A sub-clip is also displayed, which shows only footage of the selected person in the clip panel. We thought editors might find this useful when making commemorative videos, e.g. when honouring a public figure’s work.
Now that we have our demo, our next steps will be for further discussions within the BBC on the usefulness of face recognition to the business, based on our prototype and user research.
During our six-week investigation, we identified some limitations with the underlying technology itself, including:
- Reliability. FaceRec currently isn’t accurate enough to automatically tag broadcast content.
- Detection. FaceRec still struggles to recognise people’s profiles in shots.
- Predictability. It isn’t clear why FaceRec is able to label some faces accurately and not others.
- Maturity. It doesn’t feel ready, which may indicate that users won’t feel confident using the system. (However, part of this investigation was to see if R&D should continue to work on improving FaceRec)

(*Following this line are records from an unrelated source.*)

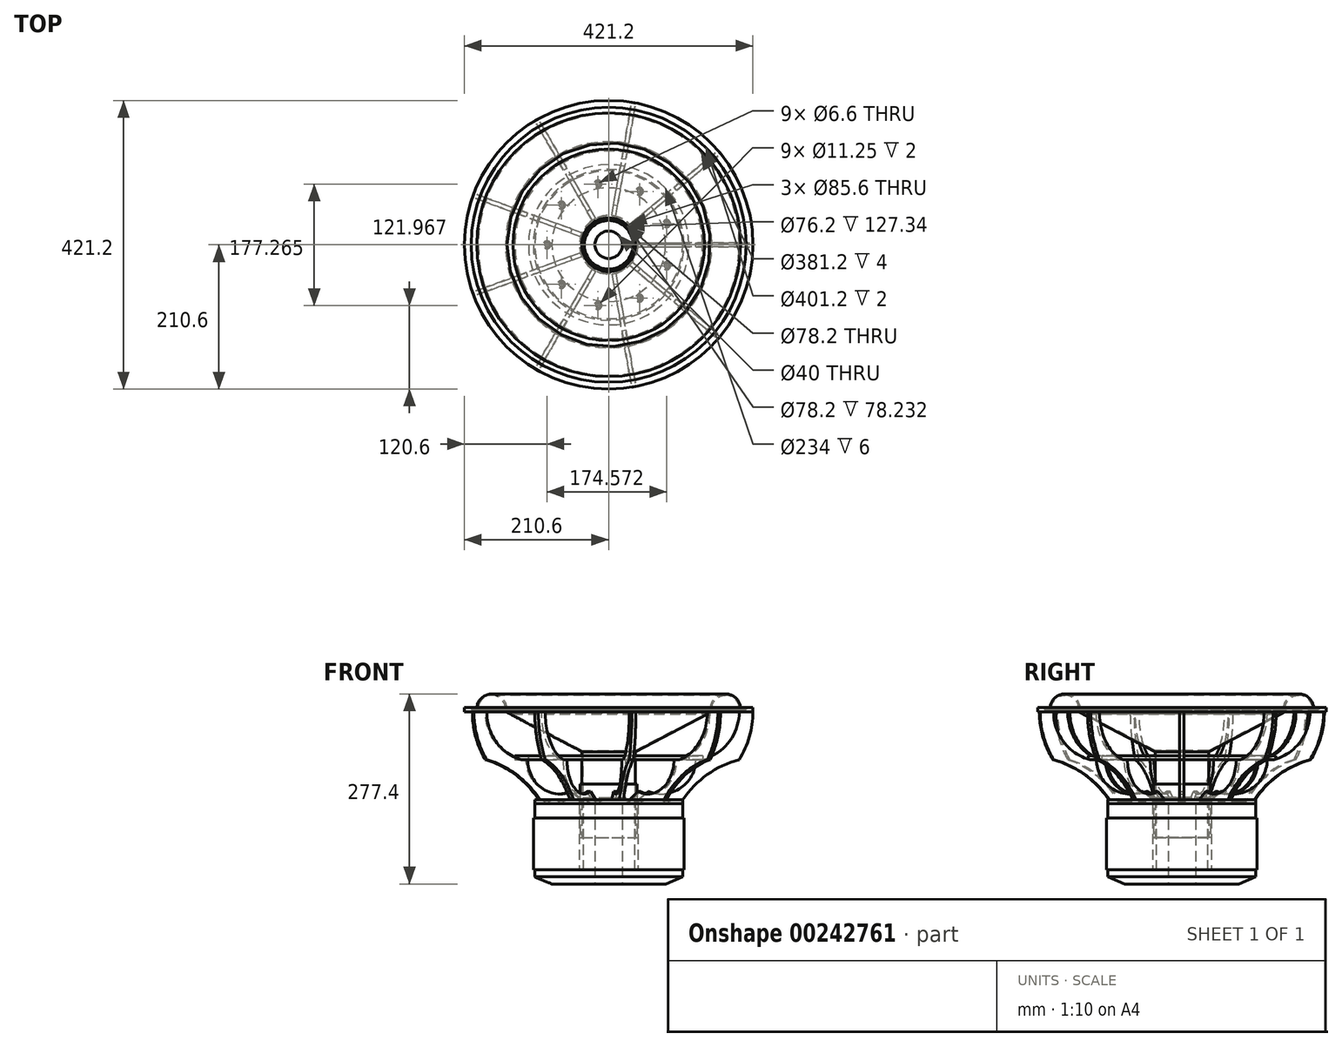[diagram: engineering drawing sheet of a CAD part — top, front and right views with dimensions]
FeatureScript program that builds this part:
annotation { "Feature Type Name" : "Feature", "Feature Type Description" : "" }
export const myFeature = defineFeature(function(context is Context, id is Id, definition is map)
    precondition{}
    {
        {
            var Q0;
            Q0=qCreatedBy(makeId("Front.planeOp"),FACE);
            var sketch = newSketch(context, id + "F0", { "sketchPlane" : qUnion([Q0])});
            skLineSegment(sketch, "E0.bottom", {"start": v(42.8, 0) * mm, "end": v(108, 0) * mm});
            skLineSegment(sketch, "E0.top", {"start": v(42.8, -6) * mm, "end": v(108, -6) * mm});
            skLineSegment(sketch, "E0.left", {"start": v(42.8, 0) * mm, "end": v(42.8, -6) * mm});
            skLineSegment(sketch, "E1", {"start": v(108, -6) * mm, "end": v(108, 0) * mm});
            skLineSegment(sketch, "E2", {"start": v(0, 0) * mm, "end": v(0, 32.36) * mm, "construction": true});
            skLineSegment(sketch, "E3.bottom", {"start": v(200.6, 134.34) * mm, "end": v(210.6, 134.34) * mm});
            skLineSegment(sketch, "E3.top", {"start": v(190.6, 128.34) * mm, "end": v(210.6, 128.34) * mm});
            skLineSegment(sketch, "E3.left", {"start": v(190.6, 132.34) * mm, "end": v(190.6, 128.34) * mm});
            skLineSegment(sketch, "E3.right", {"start": v(210.6, 134.34) * mm, "end": v(210.6, 128.34) * mm});
            skLineSegment(sketch, "E4", {"start": v(150.6, 128.34) * mm, "end": v(39.1, 70.03) * mm});
            skLineSegment(sketch, "E5", {"start": v(150.6, 130.03) * mm, "end": v(150.6, 128.34) * mm});
            skLineSegment(sketch, "E6", {"start": v(39.1, 71.72) * mm, "end": v(39.1, 70.03) * mm});
            skLineSegment(sketch, "E7.top", {"start": v(38.1, 71.72) * mm, "end": v(39.1, 71.72) * mm});
            skLineSegment(sketch, "E7.right", {"start": v(39.1, -55.62) * mm, "end": v(39.1, 71.72) * mm});
            skLineSegment(sketch, "E8", {"start": v(38.1, 71.72) * mm, "end": v(38.1, -55.62) * mm});
            skLineSegment(sketch, "E9", {"start": v(150.6, 130.03) * mm, "end": v(0, 130.03) * mm, "construction": true});
            skArc(sketch, "E10", {"start": v(0, 112.72) * mm, "mid": v(42.04, 108.02) * mm, "end": v(82, 94.16) * mm});
            skLineSegment(sketch, "E11", {"start": v(0, 112.72) * mm, "end": v(0, 111.72) * mm});
            skArc(sketch, "E12", {"start": v(0, 111.72) * mm, "mid": v(41.06, 106.82) * mm, "end": v(80.09, 93.16) * mm});
            skLineSegment(sketch, "E13", {"start": v(150.6, 130.03) * mm, "end": v(39.1, 71.72) * mm});
            skLineSegment(sketch, "E14", {"start": v(0, 112.72) * mm, "end": v(-8.95, 112.72) * mm, "construction": true});
            skLineSegment(sketch, "E15", {"start": v(190.6, 132.34) * mm, "end": v(200.6, 132.34) * mm});
            skLineSegment(sketch, "E16", {"start": v(200.6, 132.34) * mm, "end": v(200.6, 134.34) * mm});
            skLineSegment(sketch, "E17.right", {"start": v(110, -27) * mm, "end": v(110, -102) * mm});
            skLineSegment(sketch, "E18.top", {"start": v(108, -6) * mm, "end": v(42.8, -6) * mm});
            skLineSegment(sketch, "E18.left", {"start": v(108, -27) * mm, "end": v(108, -6) * mm});
            skLineSegment(sketch, "E18.right", {"start": v(42.8, -27) * mm, "end": v(42.8, -6) * mm});
            skLineSegment(sketch, "E19.top", {"start": v(83.05, -123) * mm, "end": v(20, -123) * mm});
            skLineSegment(sketch, "E19.left", {"start": v(108, -102) * mm, "end": v(108, -112.7) * mm});
            skLineSegment(sketch, "E19.right", {"start": v(20, -102) * mm, "end": v(20, -123) * mm});
            skLineSegment(sketch, "E20", {"start": v(108, -112.7) * mm, "end": v(83.05, -123) * mm});
            skPoint(sketch, "E21", {"position": v(42.8, -16.5) * mm});
            skLineSegment(sketch, "E22", {"start": v(139.64, 126.56) * mm, "end": v(140.57, 124.79) * mm});
            skArc(sketch, "E23", {"start": v(190.6, 132.34) * mm, "mid": v(169.38, 152.37) * mm, "end": v(150.6, 130.03) * mm});
            skLineSegment(sketch, "E24", {"start": v(200.6, 134.34) * mm, "end": v(192.5, 134.34) * mm});
            skLineSegment(sketch, "E25", {"start": v(139.64, 126.56) * mm, "end": v(148.5, 131.2) * mm});
            skArc(sketch, "E26", {"start": v(192.5, 134.34) * mm, "mid": v(168.96, 154.34) * mm, "end": v(148.5, 131.2) * mm});
            skLineSegment(sketch, "E27", {"start": v(192.5, 134.34) * mm, "end": v(190.5, 134.34) * mm, "construction": true});
            skLineSegment(sketch, "E28", {"start": v(127, 58.38) * mm, "end": v(127, 64.38) * mm});
            skLineSegment(sketch, "E29", {"start": v(117, 58.38) * mm, "end": v(42.8, 0) * mm, "construction": true});
            skLineSegment(sketch, "E30", {"start": v(150.6, 128.34) * mm, "end": v(150.6, 69.15) * mm, "construction": true});
            skCircle(sketch, "E31", {"center": v(170.53, 132.34) * mm, "radius": 20.07 * mm, "construction": true});
            skLineSegment(sketch, "E32", {"start": v(190.6, 128.34) * mm, "end": v(150.6, 69.15) * mm, "construction": true});
            skArc(sketch, "E33", {"start": v(190.46, 58.38) * mm, "mid": v(205.46, 91.94) * mm, "end": v(210.6, 128.34) * mm});
            skLineSegment(sketch, "E34.left", {"start": v(117, 58.38) * mm, "end": v(117, 64.38) * mm});
            skPoint(sketch, "E34.middle", {"position": v(127, 61.38) * mm});
            skLineSegment(sketch, "E35", {"start": v(137, 58.38) * mm, "end": v(137, 64.38) * mm});
            skLineSegment(sketch, "E36", {"start": v(137, 64.38) * mm, "end": v(117, 64.38) * mm});
            skArc(sketch, "E37", {"start": v(190.6, 128.34) * mm, "mid": v(175.66, 84.27) * mm, "end": v(137, 58.38) * mm});
            skPoint(sketch, "E38.endSnap0", {"position": v(75.4, 0) * mm});
            skLineSegment(sketch, "E39", {"start": v(42.8, 0) * mm, "end": v(58.05, 12) * mm});
            skLineSegment(sketch, "E40", {"start": v(58.05, 12) * mm, "end": v(58.05, 0) * mm});
            skArc(sketch, "E41", {"start": v(127, 58.38) * mm, "mid": v(104.88, 16.83) * mm, "end": v(58.05, 12) * mm});
            skLineSegment(sketch, "E42", {"start": v(127, 58.38) * mm, "end": v(137, 58.38) * mm});
            skLineSegment(sketch, "E43", {"start": v(127, 58.38) * mm, "end": v(117, 58.38) * mm});
            skLineSegment(sketch, "E44", {"start": v(117, 64.38) * mm, "end": v(117, 110.77) * mm, "construction": true});
            skLineSegment(sketch, "E45", {"start": v(196.55, 134.34) * mm, "end": v(196.55, 140.34) * mm});
            skLineSegment(sketch, "E46", {"start": v(196.55, 140.34) * mm, "end": v(226.55, 140.34) * mm});
            skLineSegment(sketch, "E47", {"start": v(226.55, 140.34) * mm, "end": v(226.55, 134.34) * mm});
            skLineSegment(sketch, "E48", {"start": v(226.55, 134.34) * mm, "end": v(210.6, 134.34) * mm});
            skLineSegment(sketch, "E49", {"start": v(38.1, -55.62) * mm, "end": v(41.66, -55.62) * mm});
            skLineSegment(sketch, "E50", {"start": v(41.66, -55.62) * mm, "end": v(41.66, 22.62) * mm});
            skLineSegment(sketch, "E51", {"start": v(41.66, 22.62) * mm, "end": v(39.1, 22.62) * mm});
            skLineSegment(sketch, "E52", {"start": v(42.8, -27) * mm, "end": v(42.8, -102) * mm});
            skPoint(sketch, "E53", {"position": v(41.66, -16.5) * mm});
            skLineSegment(sketch, "E54", {"start": v(42.8, -27) * mm, "end": v(110, -27) * mm});
            skLineSegment(sketch, "E55", {"start": v(20, -102) * mm, "end": v(110, -102) * mm});
            skLineSegment(sketch, "E56", {"start": v(110, -52.4) * mm, "end": v(42.8, -52.4) * mm});
            skLineSegment(sketch, "E57", {"start": v(110, -76.6) * mm, "end": v(42.8, -76.6) * mm});
            skArc(sketch, "E58", {"start": v(190.46, 58.38) * mm, "mid": v(143.97, 36.62) * mm, "end": v(108, 0) * mm});
            skLineSegment(sketch, "E59", {"start": v(39.1, -55.62) * mm, "end": v(39.1, -102) * mm, "construction": true});
            skLineSegment(sketch, "E60", {"start": v(58.05, 12) * mm, "end": v(58.05, 58.38) * mm, "construction": true});
            skLineSegment(sketch, "E61", {"start": v(20, -102) * mm, "end": v(20, -6) * mm});
            skLineSegment(sketch, "E62", {"start": v(37.5, -102) * mm, "end": v(37.5, 3.38) * mm});
            skArc(sketch, "E63", {"start": v(20, -6) * mm, "mid": v(29.06, -3.47) * mm, "end": v(35.5, 3.38) * mm});
            skLineSegment(sketch, "E64", {"start": v(20, -6) * mm, "end": v(0, -6) * mm, "construction": true});
            skLineSegment(sketch, "E65", {"start": v(35.5, 3.38) * mm, "end": v(37.5, 3.38) * mm});
            skSolve(sketch);
        }
        {
            var Q0;
            Q0=makeQuery(id+"F0.imprint","IMPRINT",FACE,{"disambiguationData":[TD([[makeQuery(id+"F0.imprint","IMPRINT",EDGE,{"derivedFrom":sQuery(id+"F0.wireOp",EDGE,"E0.bottom")}),1.0]])]});
            var Q1;
            Q1=makeQuery(id+"F0.imprint","IMPRINT",FACE,{"disambiguationData":[TD([[makeQuery(id+"F0.imprint","IMPRINT",EDGE,{"derivedFrom":sQuery(id+"F0.wireOp",EDGE,"E3.top")}),-1.0]])]});
            extrude(context, id + "F1", {"entities" : qUnion([Q0, Q1]), "depth" : 3 * mm, "hasSecondDirection" : true, "secondDirectionOppositeDirection" : true, "secondDirectionDepth" : 3 * mm});
        }
        {
            var Q0;
            Q0=makeQuery(id+"F1.opExtrude","SWEPT_BODY",BODY,{"disambiguationData":[OSD([sQuery(id+"F0.wireOp",EDGE,"E0.bottom"),sQuery(id+"F0.wireOp",EDGE,"6c7cb310-9df3-4df2-87a5-b65033ba0822.top"),sQuery(id+"F0.wireOp",EDGE,"nT3Qd54m-n4Mr-KzPj-ubfg-OKSk5NO6LqhC"),sQuery(id+"F0.wireOp",EDGE,"HfDnNz2e-wXp7-ltQI-1r98-O9Q1wdCByFx3"),sQuery(id+"F0.wireOp",EDGE,"b51f060f-5979-43c8-a97c-01c7b52eec3f")])]});
            var Q1;
            Q1=makeQuery(id+"F1.opExtrude","SWEPT_BODY",BODY,{"disambiguationData":[OSD([sQuery(id+"F0.wireOp",EDGE,"56108468-e6ef-4c31-aa1b-a381e27727b4.top"),sQuery(id+"F0.wireOp",EDGE,"E3.top"),sQuery(id+"F0.wireOp",EDGE,"4c3c0eb7-8127-4a6f-916d-201b3557d1e0"),sQuery(id+"F0.wireOp",EDGE,"e00a4080-055f-4dc8-8bab-c810e85ee1ca"),sQuery(id+"F0.wireOp",EDGE,"936a3c3a-1da7-4d78-9b4e-07095c25ca2c"),sQuery(id+"F0.wireOp",EDGE,"0a553143-d006-4ff2-9b8a-ab2828d84b0a")])]});
            var Q2;
            Q2=sQuery(id+"F0.wireOp",EDGE,"E2");
            circularPattern(context, id + "F2", {"entities" : qUnion([Q0, Q1]), "axis" : qUnion([Q2]), "angle" : 360 * degree, "instanceCount" : 9, "equalSpace" : true});
        }
        {
            var Q0;
            Q0=makeQuery(id+"F0.imprint","IMPRINT",FACE,{"disambiguationData":[TD([[makeQuery(id+"F0.imprint","IMPRINT",EDGE,{"derivedFrom":sQuery(id+"F0.wireOp",EDGE,"E0.bottom")}),-1.0]])]});
            var Q1;
            Q1=makeQuery(id+"F0.imprint","IMPRINT",FACE,{"disambiguationData":[TD([[makeQuery(id+"F0.imprint","IMPRINT",EDGE,{"derivedFrom":sQuery(id+"F0.wireOp",EDGE,"E4")}),-1.0]])]});
            var Q2;
            Q2=makeQuery(id+"F0.imprint","IMPRINT",FACE,{"disambiguationData":[TD([[makeQuery(id+"F0.imprint","IMPRINT",EDGE,{"derivedFrom":sQuery(id+"F0.wireOp",EDGE,"E3.bottom")}),-1.0]])]});
            var Q3;
            {var subQ0=sQuery(id+"F0.wireOp",EDGE,"E28");Q3=makeQuery(id+"F0.imprint","IMPRINT",FACE,{"disambiguationData":[TD([[makeQuery(id+"F0.imprint","IMPRINT",EDGE,{"derivedFrom":subQ0}),-1.0]])]});}
            var Q4;
            {var subQ0=sQuery(id+"F0.wireOp",EDGE,"E28");Q4=makeQuery(id+"F0.imprint","IMPRINT",FACE,{"disambiguationData":[TD([[makeQuery(id+"F0.imprint","IMPRINT",EDGE,{"derivedFrom":subQ0}),1.0]])]});}
            var Q5;
            {var subQ6=sQuery(id+"F0.wireOp",EDGE,"E56");Q5=makeQuery(id+"F0.imprint","IMPRINT",FACE,{"disambiguationData":[TD([[makeQuery(id+"F0.imprint","IMPRINT",EDGE,{"derivedFrom":subQ6}),-1.0]])]});}
            var Q6;
            {var subQ0=sQuery(id+"F0.wireOp",EDGE,"E56");Q6=makeQuery(id+"F0.imprint","IMPRINT",FACE,{"disambiguationData":[TD([[makeQuery(id+"F0.imprint","IMPRINT",EDGE,{"derivedFrom":subQ0}),1.0]])]});}
            var Q7;
            {var subQ6=sQuery(id+"F0.wireOp",EDGE,"E57");Q7=makeQuery(id+"F0.imprint","IMPRINT",FACE,{"disambiguationData":[TD([[makeQuery(id+"F0.imprint","IMPRINT",EDGE,{"derivedFrom":subQ6}),1.0]])]});}
            var Q8;
            {var subQ4=sQuery(id+"F0.wireOp",EDGE,"E50");Q8=makeQuery(id+"F0.imprint","IMPRINT",FACE,{"disambiguationData":[TD([[makeQuery(id+"F0.imprint","IMPRINT",EDGE,{"derivedFrom":subQ4}),1.0]])]});}
            var Q9;
            Q9=sQuery(id+"F0.wireOp",EDGE,"E2");
            revolve(context, id + "F3", {"entities" : qUnion([Q0, Q1, Q2, Q3, Q4, Q5, Q6, Q7, Q8]), "axis" : qUnion([Q9]), "revolveType" : RevolveType.FULL});
        }
        {
            var Q0;
            {var subQ5=sQuery(id+"F0.wireOp",EDGE,"E7.top");Q0=makeQuery(id+"F0.imprint","IMPRINT",FACE,{"disambiguationData":[TD([[makeQuery(id+"F0.imprint","IMPRINT",EDGE,{"derivedFrom":subQ5}),-1.0]])]});}
            var Q1;
            {var subQ0=sQuery(id+"F0.wireOp",EDGE,"E10");Q1=makeQuery(id+"F0.imprint","IMPRINT",FACE,{"disambiguationData":[TD([[makeQuery(id+"F0.imprint","IMPRINT",EDGE,{"derivedFrom":subQ0}),-1.0]])]});}
            var Q2;
            {var subQ3=sQuery(id+"F0.wireOp",EDGE,"E18.left");Q2=makeQuery(id+"F0.imprint","IMPRINT",FACE,{"disambiguationData":[TD([[makeQuery(id+"F0.imprint","IMPRINT",EDGE,{"derivedFrom":subQ3}),1.0]])]});}
            var Q3;
            Q3=makeQuery(id+"F0.imprint","IMPRINT",FACE,{"disambiguationData":[TD([[makeQuery(id+"F0.imprint","IMPRINT",EDGE,{"derivedFrom":sQuery(id+"F0.wireOp",EDGE,"E19.top")}),-1.0]])]});
            var Q4;
            Q4=makeQuery(id+"F0.imprint","IMPRINT",FACE,{"disambiguationData":[TD([[makeQuery(id+"F0.imprint","IMPRINT",EDGE,{"derivedFrom":sQuery(id+"F0.wireOp",EDGE,"E15")}),1.0]])]});
            var Q5;
            {var subQ1=sQuery(id+"F0.wireOp",EDGE,"E61");Q5=makeQuery(id+"F0.imprint","IMPRINT",FACE,{"disambiguationData":[TD([[makeQuery(id+"F0.imprint","IMPRINT",EDGE,{"derivedFrom":subQ1}),-1.0]])]});}
            var Q6;
            Q6=sQuery(id+"F0.wireOp",EDGE,"E2");
            revolve(context, id + "F4", {"entities" : qUnion([Q0, Q1, Q2, Q3, Q4, Q5]), "axis" : qUnion([Q6]), "revolveType" : RevolveType.FULL});
        }
        {
            var Q0;
            Q0=makeQuery(id+"F3.opRevolve","SWEPT_FACE",FACE,{"disambiguationData":[OSD([sQuery(id+"F0.wireOp",EDGE,"E0.bottom")])]});
            var sketch = newSketch(context, id + "F5", { "sketchPlane" : qUnion([Q0])});
            skPoint(sketch, "E66", {"position": v(-90, 0) * mm});
            skPoint(sketch, "E67.1.0", {"position": v(-68.94, -57.85) * mm});
            skPoint(sketch, "E67.2.0", {"position": v(-15.63, -88.63) * mm});
            skPoint(sketch, "E67.3.0", {"position": v(45, -77.94) * mm});
            skPoint(sketch, "E67.4.0", {"position": v(84.57, -30.78) * mm});
            skPoint(sketch, "E67.center", {"position": v(0, 0) * mm});
            skPoint(sketch, "E68.0.5.0", {"position": v(84.57, 30.78) * mm});
            skPoint(sketch, "E69.0.6.0", {"position": v(45, 77.94) * mm});
            skPoint(sketch, "E69.0.7.0", {"position": v(-15.63, 88.63) * mm});
            skPoint(sketch, "E69.0.8.0", {"position": v(-68.94, 57.85) * mm});
            skSolve(sketch);
        }
        {
            var Q0;
            Q0=sQuery(id+"F5.wireOp",VERTEX,"E66");
            var Q1;
            Q1=sQuery(id+"F5.wireOp",VERTEX,"E67.4.0");
            var Q2;
            Q2=sQuery(id+"F5.wireOp",VERTEX,"E67.3.0");
            var Q3;
            Q3=sQuery(id+"F5.wireOp",VERTEX,"E67.2.0");
            var Q4;
            Q4=sQuery(id+"F5.wireOp",VERTEX,"E67.1.0");
            var Q5;
            Q5=sQuery(id+"F5.wireOp",VERTEX,"E68.0.5.0");
            var Q6;
            Q6=sQuery(id+"F5.wireOp",VERTEX,"E69.0.7.0");
            var Q7;
            Q7=sQuery(id+"F5.wireOp",VERTEX,"E69.0.8.0");
            var Q8;
            Q8=sQuery(id+"F5.wireOp",VERTEX,"E69.0.6.0");
            var Q9;
            Q9=makeQuery(id+"F3.opRevolve","SWEPT_BODY",BODY,{"disambiguationData":[OSD([sQuery(id+"F0.wireOp",EDGE,"E0.bottom"),sQuery(id+"F0.wireOp",EDGE,"E0.left"),sQuery(id+"F0.wireOp",EDGE,"E1"),sQuery(id+"F0.wireOp",EDGE,"E18.top")])]});
            hole(context, id + "F6", {"style" : HoleStyle.C_BORE, "endStyle" : HoleEndStyle.THROUGH, "holeDiameter" : 6.6 * mm, "cBoreDiameter" : 11.25 * mm, "cBoreDepth" : 2 * mm, "locations" : qUnion([Q0, Q1, Q2, Q3, Q4, Q5, Q6, Q7, Q8]), "scope" : qUnion([Q9]), "tappedDepth" : 12 * mm, "tapClearance" : 3});
        }
    });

- Product transfer. It’s not clear to us what internal system will eventually inherit and support a facial recognition tool.
We also found some additional use cases for object and face recognition based on our user research. These could potentially lead to future projects for our team and BBC Research and Development:
Automated dope sheets
Dope sheets is an industry term for video metadata files that contain a shot-by-shot description of a video. These usually include the type of shot (e.g. close-up, medium-shot), time stamps and who or what is in the counting shot.
News agencies usually provide producers with a detailed dope sheet, but often our journalists can’t due to time pressures. Using face recognition and other image analysis tools, we could attempt to automatically create a basic dope sheet for all incoming video feeds, which would help editors and producers search for the shots they need.
Where’s my interviewee?
At a busy event with a lot of people, it’s often hard to pick out the exact person the journalist wants to quote or feature in a range of different shots. Face recognition could help speed up that process.
From Recognition to Suggestion
A repeated concern among producers was that FaceRec might misidentify people. It would simply be unacceptable if the BBC were to show an interview of Theresa May and had her labelled onscreen as Angela Merkel. Because we’re unable to guarantee a 100% accuracy rate, it seems unlikely we can use face recognition in the unsupervised tagging of faces for broadcast.
However, what we could offer is automatic face suggestion — perhaps within a tool that suggests the people in a keyframe to someone adding metadata to the video. This could work with an opt-in click so they can quickly tag many more shots, instead of typing all names in. A prototype like this would balance the push for more content metadata with the security of a human-in-the-loop AI tool.
As most developers will tell you, producing a demo for technology is very different than getting it to work in production at scale. While we’re very proud of the demo we created in six weeks, we’re also fully aware of the challenges in getting face recognition deployed — gathering accurate tagged images of people, retraining of models, handling thousands of videos a day and simply having the budget and people necessary for long-term development. As such, an important part of our work is talking to teams who could take over development of FaceRec.
However, the challenges that come from navigating between new ideas, users, great tools and software development is what News Labs is all about. We look forward to figuring out the next steps in where face recognition and indeed other AI techniques can help the BBC.